The end result is surprising in its scope and ambition. Alimuom uses the phenomenon of Filipino farmers being displaced and serving as migrant workers to investigate a series of intersecting issues ranging from long-distance relationships and healthcare to rebellion and underfunded state institutions. The challenge was to communicate all these ideas through a visual language that would be consistent with sci-fi tradition while remaining accessible to a local audience. Sicat relied on subtle details, such as bottles of San Miguel beer and references to the MetroCom, to ground these speculative notions in Philippine history and everyday life.

Most of the open forum was spent unpacking these details, with Sicat explaining how the technology of Alimuom points back to a variety of aesthetic inspirations: the works of David Cronenberg, the 1962 French short film La Jetée, and Nick Deocampo’s Oliver. However, the director also acknowledged the tendency of sci-fi to fall back on machismo and outdated, sexist tropes.
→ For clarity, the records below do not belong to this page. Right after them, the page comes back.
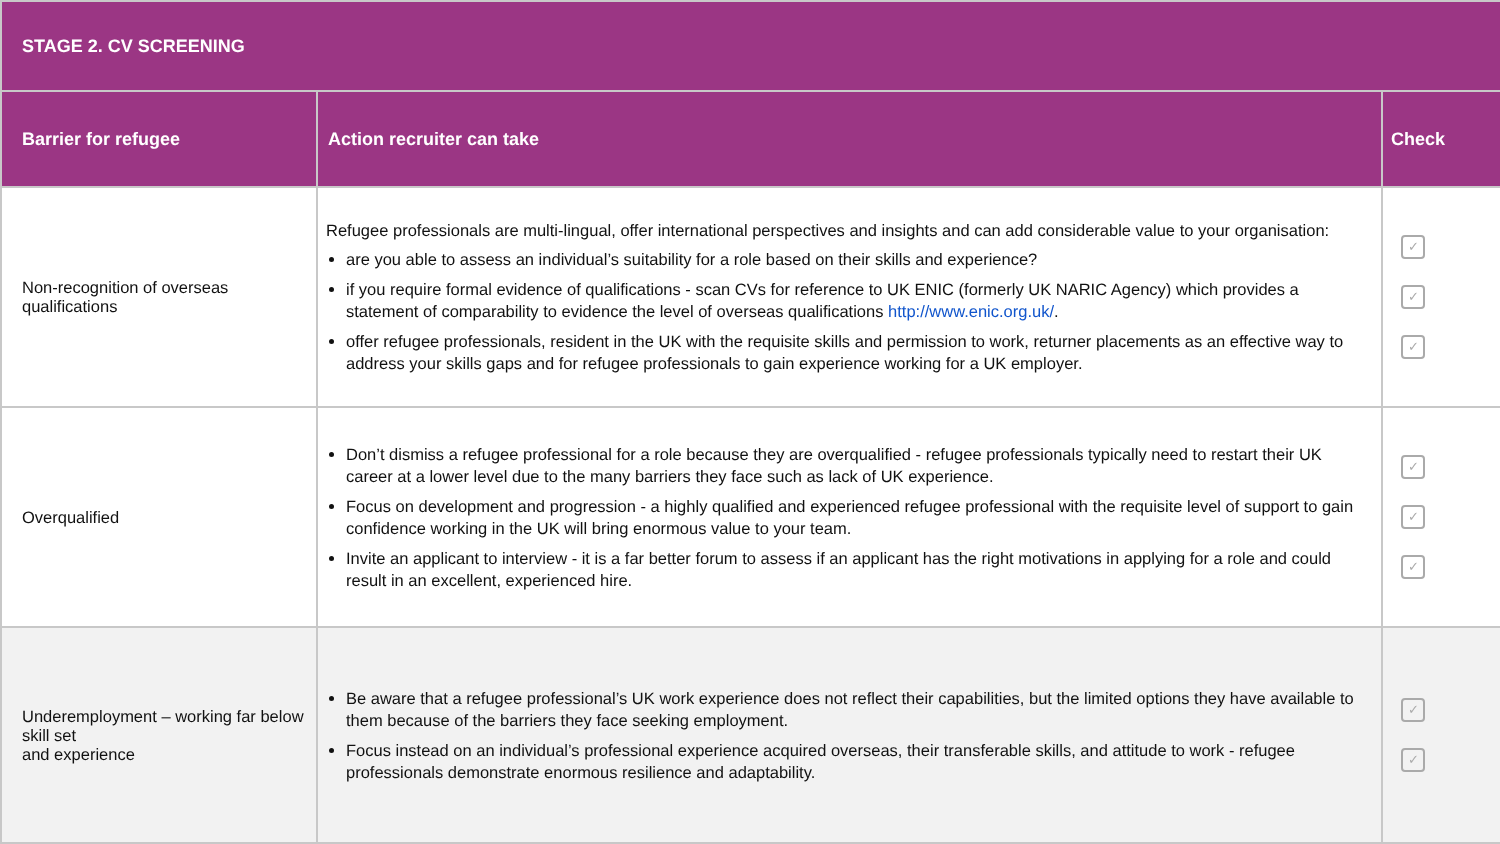| STAGE 2. CV SCREENING | | |
| --- | --- | --- |
| Barrier for refugee | Action recruiter can take | Check |
| Non-recognition of overseas qualifications | Refugee professionals are multi-lingual, offer international perspectives and insights and can add considerable value to your organisation: are you able to assess an individual’s suitability for a role based on their skills and experience? if you require formal evidence of qualifications - scan CVs for reference to UK ENIC (formerly UK NARIC Agency) which provides a statement of comparability to evidence the level of overseas qualifications http://www.enic.org.uk/ . offer refugee professionals, resident in the UK with the requisite skills and permission to work, returner placements as an effective way to address your skills gaps and for refugee professionals to gain experience working for a UK employer. | ✓ ✓ ✓ |
| Overqualified | Don’t dismiss a refugee professional for a role because they are overqualified - refugee professionals typically need to restart their UK career at a lower level due to the many barriers they face such as lack of UK experience. Focus on development and progression - a highly qualified and experienced refugee professional with the requisite level of support to gain confidence working in the UK will bring enormous value to your team. Invite an applicant to interview - it is a far better forum to assess if an applicant has the right motivations in applying for a role and could result in an excellent, experienced hire. | ✓ ✓ ✓ |
| Underemployment – working far below skill set and experience | Be aware that a refugee professional’s UK work experience does not reflect their capabilities, but the limited options they have available to them because of the barriers they face seeking employment. Focus instead on an individual’s professional experience acquired overseas, their transferable skills, and attitude to work - refugee professionals demonstrate enormous resilience and adaptability. | ✓ ✓ |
His solution was to consciously build this story around women. Though tough-talking, self-satisfied men represent the government and the military, Sicat thinks it is the women who are ultimately in control—cultivating life in ways the established order hasn’t figured out yet.
Still, even with this empowering message, and Sicat’s own enthusiasm for the material, Alimuom carries a sardonic sense of humor—a result of the film’s belief that Filipinos living within a corporatized system will always be exploited and robbed of their humanity. “If everything is profit-oriented, it’s probably not going to be good for humanity,” the director lamented. “If [technological advancements aren’t] coming from an altruistic source, [humanity will be] abused.” The film may boast pretty visuals, but Sicat treats these as a smokescreen for a society that hasn’t actually improved its quality of living.
“The economics of the future is still built on the backs of Pinoys, or any kind of minority group,” Sicat said, citing Filipinos’ long history of being involved in migrant labor. In response to a question about why there would continue to be a need for OFWs in the future, he replied, “It’s cheaper to send a biological piece of meat than a high-tech robot that’ll be obsolete by the time it gets [to another planet.]”
Alimuom takes its title from the smell of the ground after rain—a smell said to bring sickness, according to local superstition. But within the context of the film, alimuom would become a sign of a healthy ecosystem, and a symbol of hope. “What if, in this toxic universe,” the director proposed, “the one thing that [can] help you is [something that might] get you sick?” The future imagined by Sicat sees us in a lose-lose situation. The good news is that we still have some time to prove him wrong.